In many ways, the preparedness gap between Japan and the Philippines does, unfortunately, come down to money. Infrastructure is expensive; so are national preparedness programs and the sort of military that can mobilize so widely and so quickly. But the difference also gets to more elusive factors, about a government's power to not just deploy helicopters and clear roads but to earn its society's trust and, at the right moments, its compliance.
Why does the media report on the statements issued by the JTWC anyway? Why not just rely on reports from PAGASA? Not that it makes a whole lot of difference since the Philippines will get blasted either way but it would make reports a lot easier to comprehend and there would be less confusion as to the nature of the storm.

Another source of confusion is the name. The Philippines has its own typhoon naming system which differs from the international naming system. Just two week ago Typhoon Ompong pounded Northern Luzon. But just four years ago Typhoon Ompong was the strongest typhoon of the season to miss the Philippines.
https://newsinfo.inquirer.net/643398/super-typhoon-ompong-strongest-this-year-to-spare-ph

The name should have been retired in 2014 but it was not.  Why?
The Joint Typhoon Warning Center in Honolulu started monitoring and naming storms in the Western Pacific region in 1945, originally using female names in English alphabetical order. That list was revised in 1979 by introducing male names to be used in alternation with the female names. The Philippine Weather Bureau started naming storms within their area of responsibility in 1963, using female Filipino names ending in ng in native alphabetical order. The Bureau continued to monitor typhoons until the agency's abolition in 1972, after which its duties were transferred to the newly-established PAGASA. This often resulted in a Western Pacific cyclone carrying two names: an international name and a local name generally used within the Philippines. This two-name scheme is still followed today. 
Beginning in 2000, cyclone monitoring duties in the Western Pacific were transferred from the JTWC to the Japan Meteorological Agency, the RSMC of the World Meteorological Organization. The international naming scheme of the typhoons was replaced with a sequential list of names contributed by 14 nations in the region, including the Philippines. The new scheme largely uses terms for local features of the contributing nation, such as animals, plants, foods and adjectives in the native language. The rotation of names is based on the alphabetical order of the contributing nations. The Philippines, however, would maintain its own naming scheme for its local forecasts. In 2001, PAGASA revised its naming scheme to contain longer annual lists with a more mixed set of names.

▶ [Data records]

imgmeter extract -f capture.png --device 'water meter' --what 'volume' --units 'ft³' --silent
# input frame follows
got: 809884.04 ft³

...

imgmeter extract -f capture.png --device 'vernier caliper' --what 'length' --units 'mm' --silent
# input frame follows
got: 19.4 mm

▶ [Exercises to complete]
a. Pull out every line of the entries that contains the string "imgmeter".
b. Supply the next part of the text on typhoon naming in the Philippines, beginning after its final sentence.

▶ [Task answers]
a.
imgmeter extract -f capture.png --device 'water meter' --what 'volume' --units 'ft³' --silent
imgmeter extract -f capture.png --device 'vernier caliper' --what 'length' --units 'mm' --silent

b.
Currently, the JMA and PAGASA each assign names to typhoons that form within or enter the Philippine Area of Responsibility. The JMA naming scheme for international use contains 140 names described above. The list is not restricted by year; the first name to be used in a typhoon season is the name after the last-named cyclone of the preceding season. The PAGASA naming scheme for Philippine use contains four lists, each containing twenty-five names arranged in alphabetical order. Every typhoon season begins with the first name in the assigned list, and the rolls of names are each reused every four years. An auxiliary list of ten names is used when the main list in a year had been exhausted. Not all Western Pacific cyclones are given names by both weather agencies, as JMA does not name tropical depressions, and PAGASA does not name cyclones outside the Philippine Area of Responsibility. 
In the case of both weather agencies, names are retired when a typhoon carrying it caused severe or costly damage and loss of life. Retirement is decided by the agencies' committees, although in PAGASA's case, names are routinely retired when the cyclone caused at least 300 deaths or ₱1 billion in damage in the Philippines. Retired names are replaced with another name for the next rotation, for JMA by the nation that submitted the retired name, and for PAGASA with a name sharing the same first letter as the retired name.
Why is PAGASA so bent on assigning their own names to typhoons? The JTWC started naming typhoons first in 1945 and then the bureau which eventually became PAGASA started naming typhoons in the PAR in 1963! And why is there a disparate measuring system between PAGASA and the JTWC? Shouldn't typhoons be classified and categorised according to an international standard? Imagine if each nation had its own Richter scale. 

The name Ompong was not retired in 2014 because it did not cause enough, it actually did not not cause any, destruction. Only about 80 people have died from Ompong this year which means the name will likely be kept in use and the next time it is used will only cause confusion again especially when the agencies are tracking the history of typhoons in the Philippines.

The Philippines would be better served if PAGASA adopted and maintained international standards or if the media did not issue reports with both international and local information.